**** RECORD EXTRACTS ****

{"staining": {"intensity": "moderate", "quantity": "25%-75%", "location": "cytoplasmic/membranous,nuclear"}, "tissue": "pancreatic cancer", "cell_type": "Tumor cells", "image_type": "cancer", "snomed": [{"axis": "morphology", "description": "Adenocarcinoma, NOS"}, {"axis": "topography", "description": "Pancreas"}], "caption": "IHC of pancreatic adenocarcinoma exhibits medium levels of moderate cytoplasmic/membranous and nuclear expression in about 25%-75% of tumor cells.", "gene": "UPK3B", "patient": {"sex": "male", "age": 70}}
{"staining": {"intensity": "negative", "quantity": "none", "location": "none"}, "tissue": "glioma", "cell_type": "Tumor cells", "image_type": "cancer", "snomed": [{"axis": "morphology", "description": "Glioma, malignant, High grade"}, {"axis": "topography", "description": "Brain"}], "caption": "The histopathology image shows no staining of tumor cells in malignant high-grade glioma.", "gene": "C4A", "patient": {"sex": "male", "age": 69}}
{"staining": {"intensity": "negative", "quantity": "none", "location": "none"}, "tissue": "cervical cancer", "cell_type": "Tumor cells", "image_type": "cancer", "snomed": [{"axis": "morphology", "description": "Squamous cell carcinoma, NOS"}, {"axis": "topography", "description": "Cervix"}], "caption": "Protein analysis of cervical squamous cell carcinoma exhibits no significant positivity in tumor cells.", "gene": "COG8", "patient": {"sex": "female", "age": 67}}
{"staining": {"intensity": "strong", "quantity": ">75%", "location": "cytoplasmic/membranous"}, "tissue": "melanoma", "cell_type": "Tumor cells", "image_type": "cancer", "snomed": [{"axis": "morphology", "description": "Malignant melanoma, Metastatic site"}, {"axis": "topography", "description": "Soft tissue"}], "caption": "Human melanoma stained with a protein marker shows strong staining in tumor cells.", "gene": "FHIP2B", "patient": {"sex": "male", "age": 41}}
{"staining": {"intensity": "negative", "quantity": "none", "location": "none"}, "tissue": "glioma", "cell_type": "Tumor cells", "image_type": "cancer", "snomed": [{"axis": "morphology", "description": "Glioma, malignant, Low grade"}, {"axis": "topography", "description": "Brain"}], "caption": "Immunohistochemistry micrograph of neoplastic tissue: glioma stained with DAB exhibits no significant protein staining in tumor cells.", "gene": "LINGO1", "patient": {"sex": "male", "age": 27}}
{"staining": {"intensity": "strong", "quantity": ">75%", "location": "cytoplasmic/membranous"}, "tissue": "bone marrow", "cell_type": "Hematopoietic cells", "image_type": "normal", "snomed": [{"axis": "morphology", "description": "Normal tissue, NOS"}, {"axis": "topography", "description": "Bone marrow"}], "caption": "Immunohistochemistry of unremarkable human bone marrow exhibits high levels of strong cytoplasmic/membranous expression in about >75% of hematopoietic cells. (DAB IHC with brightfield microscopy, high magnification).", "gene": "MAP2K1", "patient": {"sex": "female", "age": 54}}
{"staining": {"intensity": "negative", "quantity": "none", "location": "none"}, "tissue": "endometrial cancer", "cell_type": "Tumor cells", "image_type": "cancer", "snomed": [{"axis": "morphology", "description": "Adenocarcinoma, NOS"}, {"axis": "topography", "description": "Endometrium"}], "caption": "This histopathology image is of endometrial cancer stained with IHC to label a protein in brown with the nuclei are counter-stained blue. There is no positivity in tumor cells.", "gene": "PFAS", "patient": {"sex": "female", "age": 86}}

****

Go through the data above and repeat all of it exactly.

| SOLUTION TO THE EXERCISE |
{"staining": {"intensity": "moderate", "quantity": "25%-75%", "location": "cytoplasmic/membranous,nuclear"}, "tissue": "pancreatic cancer", "cell_type": "Tumor cells", "image_type": "cancer", "snomed": [{"axis": "morphology", "description": "Adenocarcinoma, NOS"}, {"axis": "topography", "description": "Pancreas"}], "caption": "IHC of pancreatic adenocarcinoma exhibits medium levels of moderate cytoplasmic/membranous and nuclear expression in about 25%-75% of tumor cells.", "gene": "UPK3B", "patient": {"sex": "male", "age": 70}}
{"staining": {"intensity": "negative", "quantity": "none", "location": "none"}, "tissue": "glioma", "cell_type": "Tumor cells", "image_type": "cancer", "snomed": [{"axis": "morphology", "description": "Glioma, malignant, High grade"}, {"axis": "topography", "description": "Brain"}], "caption": "The histopathology image shows no staining of tumor cells in malignant high-grade glioma.", "gene": "C4A", "patient": {"sex": "male", "age": 69}}
{"staining": {"intensity": "negative", "quantity": "none", "location": "none"}, "tissue": "cervical cancer", "cell_type": "Tumor cells", "image_type": "cancer", "snomed": [{"axis": "morphology", "description": "Squamous cell carcinoma, NOS"}, {"axis": "topography", "description": "Cervix"}], "caption": "Protein analysis of cervical squamous cell carcinoma exhibits no significant positivity in tumor cells.", "gene": "COG8", "patient": {"sex": "female", "age": 67}}
{"staining": {"intensity": "strong", "quantity": ">75%", "location": "cytoplasmic/membranous"}, "tissue": "melanoma", "cell_type": "Tumor cells", "image_type": "cancer", "snomed": [{"axis": "morphology", "description": "Malignant melanoma, Metastatic site"}, {"axis": "topography", "description": "Soft tissue"}], "caption": "Human melanoma stained with a protein marker shows strong staining in tumor cells.", "gene": "FHIP2B", "patient": {"sex": "male", "age": 41}}
{"staining": {"intensity": "negative", "quantity": "none", "location": "none"}, "tissue": "glioma", "cell_type": "Tumor cells", "image_type": "cancer", "snomed": [{"axis": "morphology", "description": "Glioma, malignant, Low grade"}, {"axis": "topography", "description": "Brain"}], "caption": "Immunohistochemistry micrograph of neoplastic tissue: glioma stained with DAB exhibits no significant protein staining in tumor cells.", "gene": "LINGO1", "patient": {"sex": "male", "age": 27}}
{"staining": {"intensity": "strong", "quantity": ">75%", "location": "cytoplasmic/membranous"}, "tissue": "bone marrow", "cell_type": "Hematopoietic cells", "image_type": "normal", "snomed": [{"axis": "morphology", "description": "Normal tissue, NOS"}, {"axis": "topography", "description": "Bone marrow"}], "caption": "Immunohistochemistry of unremarkable human bone marrow exhibits high levels of strong cytoplasmic/membranous expression in about >75% of hematopoietic cells. (DAB IHC with brightfield microscopy, high magnification).", "gene": "MAP2K1", "patient": {"sex": "female", "age": 54}}
{"staining": {"intensity": "negative", "quantity": "none", "location": "none"}, "tissue": "endometrial cancer", "cell_type": "Tumor cells", "image_type": "cancer", "snomed": [{"axis": "morphology", "description": "Adenocarcinoma, NOS"}, {"axis": "topography", "description": "Endometrium"}], "caption": "This histopathology image is of endometrial cancer stained with IHC to label a protein in brown with the nuclei are counter-stained blue. There is no positivity in tumor cells.", "gene": "PFAS", "patient": {"sex": "female", "age": 86}}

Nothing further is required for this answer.